Early Intervention

Early Intervention is a voluntary, joint process to resolve issues related to an appointment process. The persons affected, namely the person who raised the issue and the person responding to it, agree to have a facilitator to guide them to a mutually acceptable resolution. Early Intervention may be offered at various phases of the investigation. To that effect, an investigator of the Public Service Commission (PSC) will act as the facilitator.

The PSC decides whether to offer Early Intervention and it is only offered in specific cases. For example, Early Intervention is not offered when an investigation is warranted for fraud, political influence, or improper conduct.

The Early Intervention session

The facilitator schedules a date for the Early Intervention session. Persons affected may be accompanied or represented by a person of their choice.

Normally, Early Intervention is conducted through a “face-to-face” meeting where the facilitator meets all persons affected at the same time. However, a “Shuttle Early Intervention” may be necessary in some circumstances. The principles and objectives of a “Shuttle Early Intervention” are the same as those in the “face-to-face” approach. The difference is that the facilitator goes back and forth between the persons affected, exchanging information and ideas for possible solutions.

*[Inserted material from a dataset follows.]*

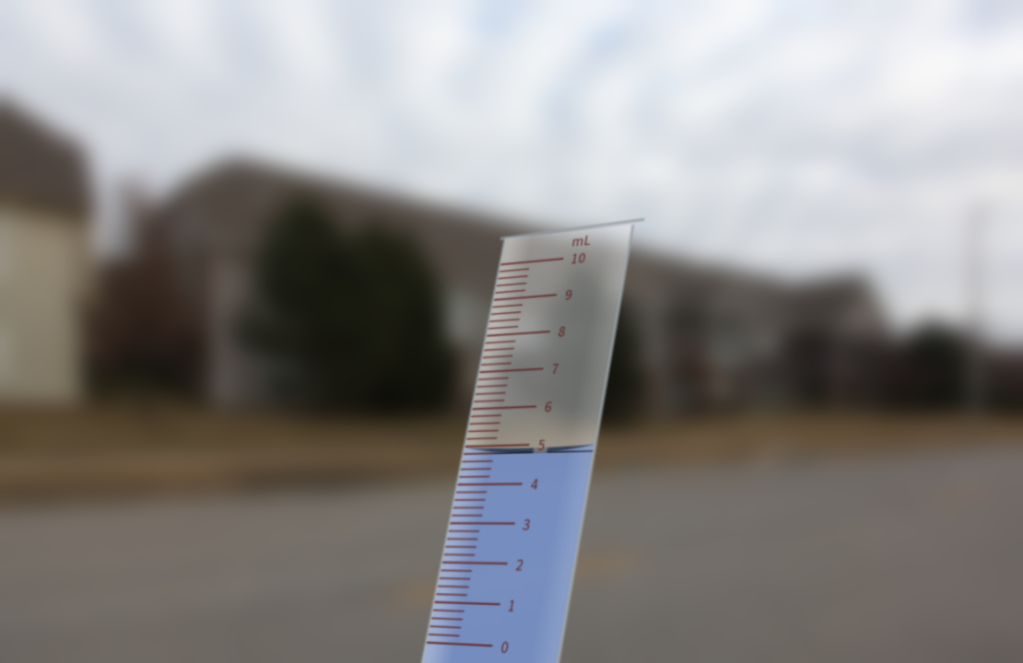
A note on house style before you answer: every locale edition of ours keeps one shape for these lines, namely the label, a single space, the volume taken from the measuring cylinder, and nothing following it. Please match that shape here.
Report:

The following is a brief description of the main elements of an Early Intervention session:

  • the persons affected present their perspective on each issue to help the facilitator understand the issues and to clarify the problem to be solved
  • the facilitator ensures that individual issues are prioritized and dealt with systematically
  • a person affected may ask for a private and confidential meeting with the facilitator at any time during the session to discuss matters that may help in working toward a solution
  • more than one Early Intervention session may be required; further, if a resolution is not reached at the initial session, the persons affected may authorize the facilitator to do follow-up work such as information-gathering, exchange between the persons or meetings by telephone
  • following a successful Early Intervention session, the facilitator may draw up a draft Memorandum of Agreement for the consideration and eventual signature of the persons affected

The benefits of Early Intervention

  • Early Intervention is an efficient way to resolve issues to the satisfaction of both parties
  • Early Intervention is voluntary; nothing happens during Early Intervention without the persons affected person's consent
  • Each person affected may withdraw from the Early Intervention at any time; the facilitator may also end the Early Intervention if, for example, it appears that no resolution is possible
  • With the assistance of the facilitator, the persons affected come up with solutions that may meet their mutual needs and interests
  • Early Intervention allows for creative solutions; often, persons affected come away from the Early Intervention process with benefits that would not have been possible if an investigation had been used to resolve the issue
  • All communications in Early Intervention are confidential; the persons affected control what they want the facilitator to know; the expectation is that the persons affected will be open and forthcoming with information and ideas for resolution
  • Early Intervention creates an environment conducive to discussion

When Early Intervention is not successful

When Early Intervention is not successful, the investigation will proceed. To this end, an investigator other than the facilitator is assigned to conduct the investigation. Information obtained in the course of the Early Intervention will not be communicated to the investigator responsible for the investigation, as the Early Intervention process is confidential.